Если бы Суворин был опытный антрепренер, он бы открыл абонементную запись на "Власть тьмы" и давал ее пять раз в неделю.
А между тем "Власть тьмы" дана была до нового года в течение двух с половиною месяцев — всего двадцать один раз. В большом перерыве представлений был виноват Михайлов, который внезапно запил. Он был спившийся помещик из обруселых немцев. Первые восемь представлений дали восемь аншлагов. Полный сбор театра был около 1450 р.
Как яркую картину сборов и требований публики представляют такие сборы: 12 ноября (воскресенье) утро — "Трудовой хлеб" — 40 р. 50 к.; вечером — "Ганнеле" и "Свои собаки" — 1028 р. 31 к.; 3 декабря (воскресенье) утро — "Власть тьмы" — 1176 р. 81 к.; вечер — "Гроза" — 121 р. 61 к.; 31 декабря — "Около денег" драма Потехина со Стрепето-вой — 175 р. 37 к.
В январе Яворская в свой бенефис поставила "Принцессу Грёзу" Ростана. Она, конечно, видела исполнение этой пьесы Сарой Бернар и по мере сил старалась ее копировать. Что Бернар была далеко не гений, — это несомненно. Ее костлявая худоба к 50 годам исчезла и сменилась тем ожирением форм, к каким в этом возрасте особенно склонны француженки и еврейки. У Сары был чарующий голос, — она сохранила его до самой смерти. Так что Тургенев говорил Савиной:
— Кабы вам голос Бернар, — вы покорили бы мир.

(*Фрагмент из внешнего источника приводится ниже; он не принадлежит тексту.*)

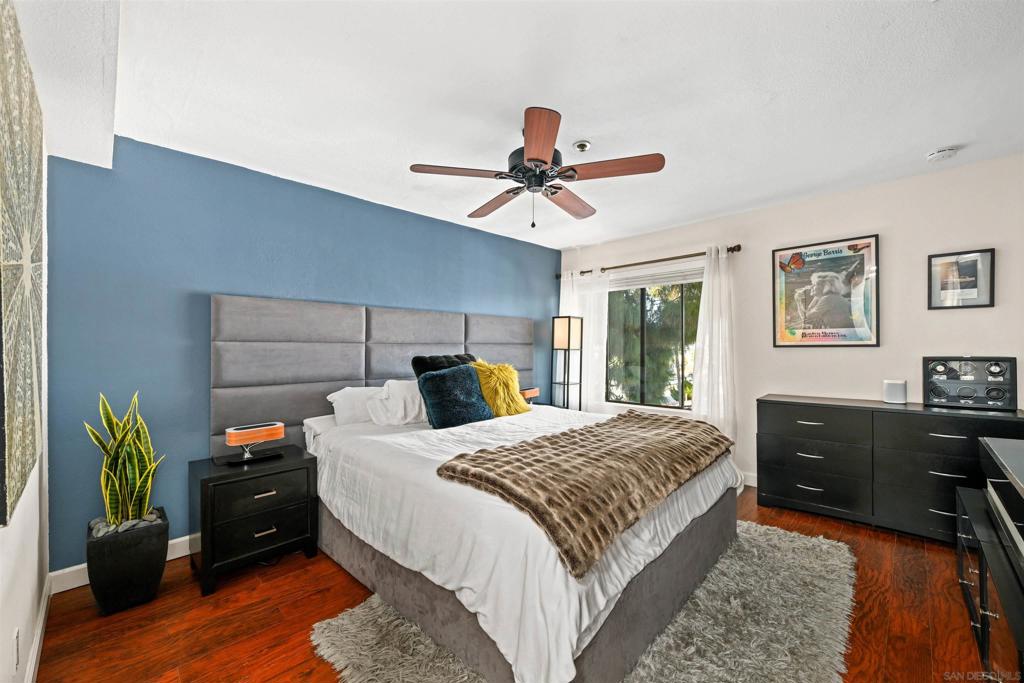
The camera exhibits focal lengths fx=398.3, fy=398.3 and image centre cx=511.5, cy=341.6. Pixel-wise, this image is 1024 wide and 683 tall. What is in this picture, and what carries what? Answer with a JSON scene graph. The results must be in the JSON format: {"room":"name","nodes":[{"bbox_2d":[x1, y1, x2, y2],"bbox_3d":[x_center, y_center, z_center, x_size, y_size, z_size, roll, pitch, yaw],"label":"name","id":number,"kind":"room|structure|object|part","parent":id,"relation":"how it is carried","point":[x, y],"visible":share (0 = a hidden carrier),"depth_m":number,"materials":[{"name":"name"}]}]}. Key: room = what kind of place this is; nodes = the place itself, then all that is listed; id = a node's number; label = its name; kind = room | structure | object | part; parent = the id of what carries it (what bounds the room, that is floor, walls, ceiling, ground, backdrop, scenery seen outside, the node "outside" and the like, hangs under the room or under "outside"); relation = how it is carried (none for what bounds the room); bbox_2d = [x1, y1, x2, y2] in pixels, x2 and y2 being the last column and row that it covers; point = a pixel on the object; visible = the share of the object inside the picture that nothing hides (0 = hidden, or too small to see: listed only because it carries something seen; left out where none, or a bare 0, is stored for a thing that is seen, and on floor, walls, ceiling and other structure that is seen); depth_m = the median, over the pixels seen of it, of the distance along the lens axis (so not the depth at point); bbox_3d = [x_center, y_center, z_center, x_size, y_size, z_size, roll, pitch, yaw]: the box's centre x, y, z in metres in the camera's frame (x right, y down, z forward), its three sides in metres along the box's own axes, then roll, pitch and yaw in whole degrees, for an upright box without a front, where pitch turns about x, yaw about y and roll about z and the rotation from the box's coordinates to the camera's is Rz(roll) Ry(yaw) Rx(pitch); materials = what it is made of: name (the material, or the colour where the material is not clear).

У Яворской был скрипучий и хриплый голос. Переходов никаких она дать не могла, талант у ней был не из крупных, но она умела завладевать вниманием публики. Пять лет мне довелось служить с ней — и не было ни одной роли, которой бы она меня захватила. На самостоятельное творчество она была совершенно неспособна. Когда я ставил "Сирано" и "Памелу" Сарду, — она не видала оригиналов, — и потому от роли у нее ничего не осталось. В "Sans-Gene" она копировала Режан, в "Маргарите Готье" — Бернар; — этими двумя ролями она составила себе репутацию в театре Корша. Но из Раутенделейн Гауптмана (в "Потонувшем Колоколе") у нее ничего не вышло: были одни потуги на создание образа, а самого образа не было.
Т.Л. Щепкина-Куперник, ее друг, прекрасно перевела "Принцессу". Быть может, она перевела бы ее и лучше, если бы ей дали год на перевод и не торопили. Но все же она поняла самый дух подлинника и совершенно избежала тех прозаичных оборотов, которые так присущи Чюминой в ее стихотворных переводах. Суворин был очень против постановки этой пьесы и кричал всюду — и дома и в театре:
— Дурацкая пьеса! Какой-то дурак на каком-то дурацком корабле ищет какую-то дуру, от которой ему ничего не надо.
Но вопреки его предсказаниям, пьеса больше понравилась публике, чем все постановки новейшего репертуара. На первое представление в ложу председателя приехал великий князь Владимир. Туманом окутанный разбитый корабль, мавританский дворец принцессы, весь усыпанный лилиями, благоухающими в саженных кувшинах, бьющий фонтан, аромат от дыма курильниц — все это нравилось публике больше, чем гармоника и смазные сапоги. После "Власти тьмы" эта пьеса делала в сезоне наилучшие сборы, она в течение месяца дала десять почти полных сборов.